Children can feel the tensions, prejudices, and injustices that can exist around them.
When my sister and I were about 6 and 7 Daddy pastored a church in a coastal town in Central California, where the parsonage was in a racially-mixed neighborhood. We thought nothing of the fact that we played with Black children. We went into each others’ homes and each others’ apron-clad mothers gave us drinks of water and fresh-baked cookies. I only remember feeling acceptance and friendliness.
Then we moved to a valley town where 2/3 of the student body in our elementary school were Black and Mexican-American, many the children of transient farm workers. In this school in the 1950s, I first experienced racial tension. There I first heard the “N” word used. We were naive little girls, unprepared for the sights of gangs fighting on the playing fields, busloads of kids shaking their fists and yelling out the windows. As insults and epithets flew, I thought, “What is this?!” At the age of 9 I didn’t know anything about the civil rights movement taking place in our country.
I do remember Daddy driving us to a farm workers camp and the shock and sadness I felt when I saw how some of my classmates lived. No sidewalks, no trees, no grass. Just dirt and squalid shacks that couldn’t really be called buildings. No indoor plumbing, out by the cotton fields, with no respite from the hot sun.
Some of our little friends at school bragged about how they didn’t have to go to school during the cotton harvest. They were going to pick cotton with their family and make lots of money! Bev and I went home and told our parents we wanted to pick cotton and make money and not have to go to school! Mother shook her head. “Girls, you don’t know what you’re talking about. It’s back-breaking work. The cotton plants cut your hands and make them bleed. And the farm workers get paid very little. Those children’s parents need the extra money their children make just to help them subsist.” I had a hard time believing my mother. When we drove by fields of ripe cotton, the bursting heads looked white and soft as cotton balls.
We were learning about divides between people groups that couldn’t be crossed.
My second-grade sister had a more personal learning experience. She got into an argument with another little girl on the playground, probably over the rules of a four-square game or something. It just happened that the other girl was Black. As the girls hurled insults at each other, the worst thing my sister could think to say was, “You’re nothing but a big chocolate sundae.” Understandably, the girl took offense. She could have yelled back: “Well, you’re just plain vanilla ice cream.” Instead she hit my sister pretty hard and by the time I showed up on the scene, there was my sister on the ground, crying. I got scared and ran home (we lived across the street from the school) to tell our parents Bev was hurt. Daddy came to the school, found that only Bev’s pride was wounded, and made her apologize to the girl.

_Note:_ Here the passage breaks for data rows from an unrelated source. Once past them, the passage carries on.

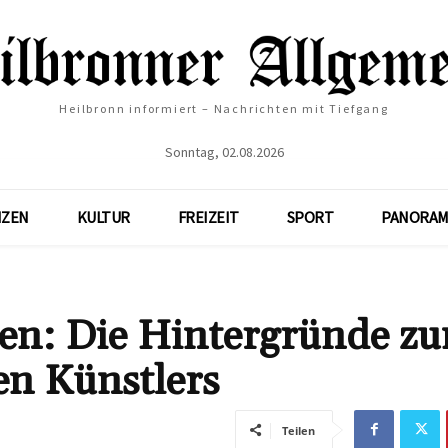
Heilbronn informiert – Nachrichten mit Tiefgang
Sonntag, 02.08.2026
NZEN
KULTUR
FREIZEIT
SPORT
PANORAM
gen: Die Hintergründe z
n Künstlers
Teilen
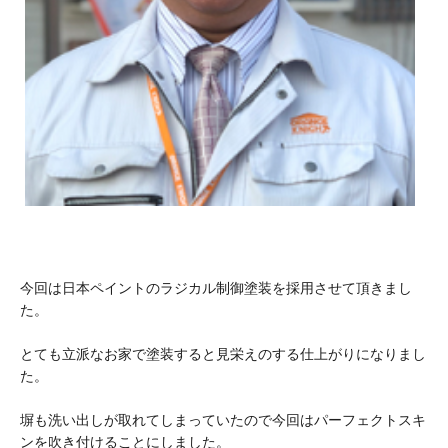
今回は日本ペイントのラジカル制御塗装を採用させて頂きまし
た。
とても立派なお家で塗装すると見栄えのする仕上がりになりまし
た。
塀も洗い出しが取れてしまっていたので今回はパーフェクトスキ
ンを吹き付けることにしました。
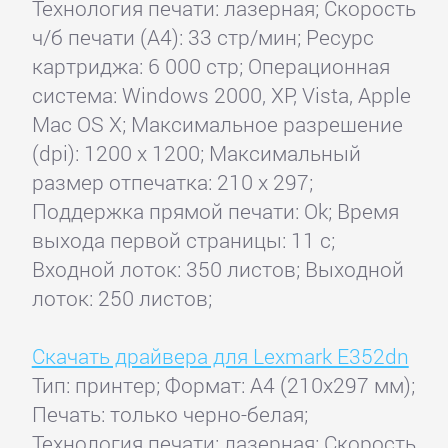
Технология печати: лазерная; Скорость
ч/б печати (А4): 33 стр/мин; Ресурс
картриджа: 6 000 стр; Операционная
система: Windows 2000, XP, Vista, Apple
Mac OS X; Максимальное разрешение
(dpi): 1200 x 1200; Максимальный
размер отпечатка: 210 x 297;
Поддержка прямой печати: Ok; Время
выхода первой страницы: 11 с;
Входной лоток: 350 листов; Выходной
лоток: 250 листов;
Скачать драйвера для Lexmark E352dn
Тип: принтер; Формат: A4 (210x297 мм);
Печать: только черно-белая;
Технология печати: лазерная; Скорость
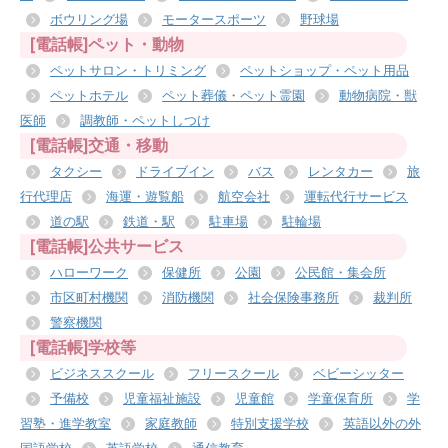
ボウリング場
モータースポーツ
野球場
[電話帳]ペット・動物
ペットサロン・トリミング
ペットショップ・ペット用品
ペットホテル
ペット葬儀・ペット霊園
動物病院・獣
医師
調教師・ペットしつけ
[電話帳]交通・移動
タクシー
ドライブイン
バス
レンタカー
旅
行代理店
海運・遊覧船
航空会社
運転代行サービス
道の駅
鉄道・駅
駐車場
駐輪場
[電話帳]公共サービス
ハローワーク
保健所
公園
公民館・集会所
市区町村機関
消防機関
社会保険事務所
裁判所
警察機関
[電話帳]学校等
ビジネススクール
フリースクール
ベビーシッター
予備校
児童福祉施設
児童館
学童保育所
学
習塾・進学教室
家庭教師
特別支援学校
英語以外の外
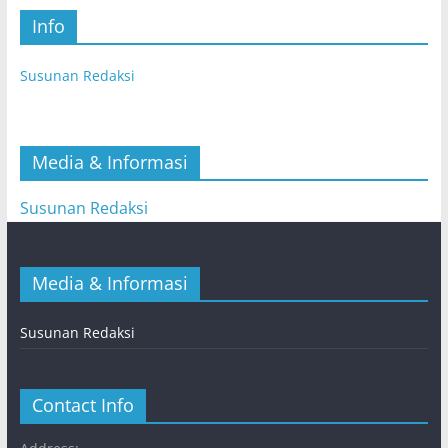
Info
Susunan Redaksi
Media & Informasi
Susunan Redaksi
Media & Informasi
Susunan Redaksi
Contact Info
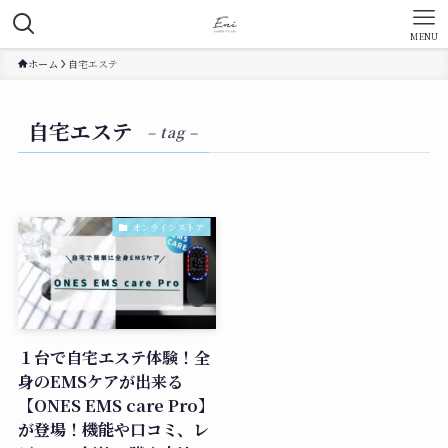
MENU
ホーム
自宅エステ
自宅エステ
– tag –
オンラインストア
１台で自宅エステ体験！全
身のEMSケアが出来る
【ONES EMS care Pro】
が登場！機能や口コミ、レ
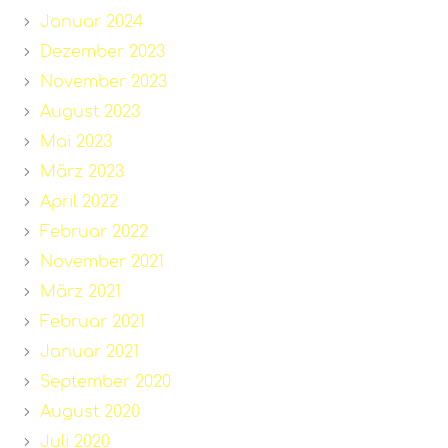
Januar 2024
Dezember 2023
November 2023
August 2023
Mai 2023
März 2023
April 2022
Februar 2022
November 2021
März 2021
Februar 2021
Januar 2021
September 2020
August 2020
Juli 2020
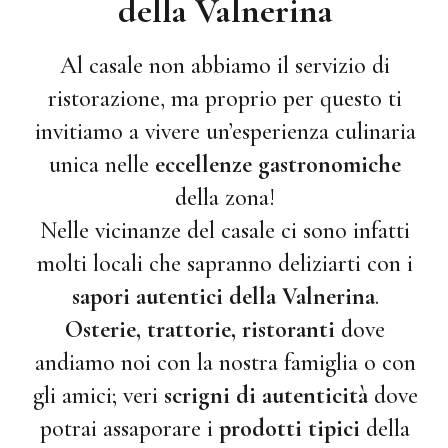
della Valnerina
Al casale non abbiamo il servizio di
ristorazione, ma proprio per questo ti
invitiamo a vivere un’esperienza culinaria
unica nelle
eccellenze gastronomiche
della zona!
Nelle vicinanze del casale ci sono infatti
molti locali che sapranno deliziarti con i
sapori autentici della Valnerina
.
Osterie, trattorie, ristoranti
dove
andiamo noi con la nostra famiglia o con
gli amici; veri
scrigni di autenticità
dove
potrai assaporare i
prodotti tipici
della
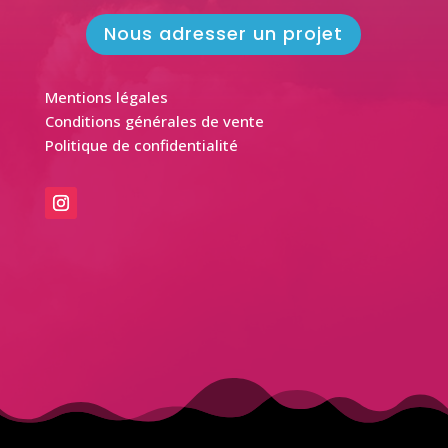
Nous adresser un projet
Mentions légales
Conditions générales de vente
Politique de confidentialité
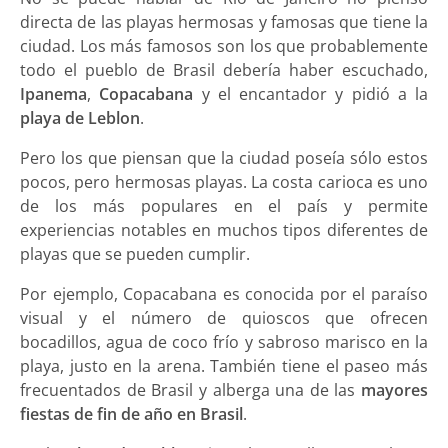
directa de las playas hermosas y famosas que tiene la
ciudad. Los más famosos son los que probablemente
todo el pueblo de Brasil debería haber escuchado,
Ipanema
,
Copacabana
y el encantador y pidió a la
playa de Leblon
.
Pero los que piensan que la ciudad poseía sólo estos
pocos, pero hermosas playas. La costa carioca es uno
de los más populares en el país y permite
experiencias notables en muchos tipos diferentes de
playas que se pueden cumplir.
Por ejemplo, Copacabana es conocida por el paraíso
visual y el número de quioscos que ofrecen
bocadillos, agua de coco frío y sabroso marisco en la
playa, justo en la arena. También tiene el paseo más
frecuentados de Brasil y alberga una de las
mayores
fiestas de fin de año en Brasil
.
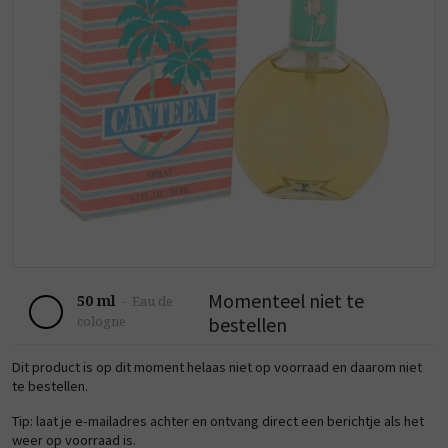
Momenteel niet te
50 ml
-
Eau de
bestellen
cologne
Dit product is op dit moment helaas niet op voorraad en daarom niet
te bestellen.
Tip: laat je e-mailadres achter en ontvang direct een berichtje als het
weer op voorraad is.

Well, that was really hard for Bev to do. But later, she and the little Black girl became friends. When Bev had her 8th birthday party, she invited this girl. The picture above shows the two of them with me (age 9) in the middle.
If only reconciliation were always that simple.
Or maybe it is that simple:
Wise and caring authority figures who bring us together, don’t hide from suffering, help us face the truth about ourselves and each other, encourage asking for and receiving forgiveness, then give us opportunities to celebrate our common humanity.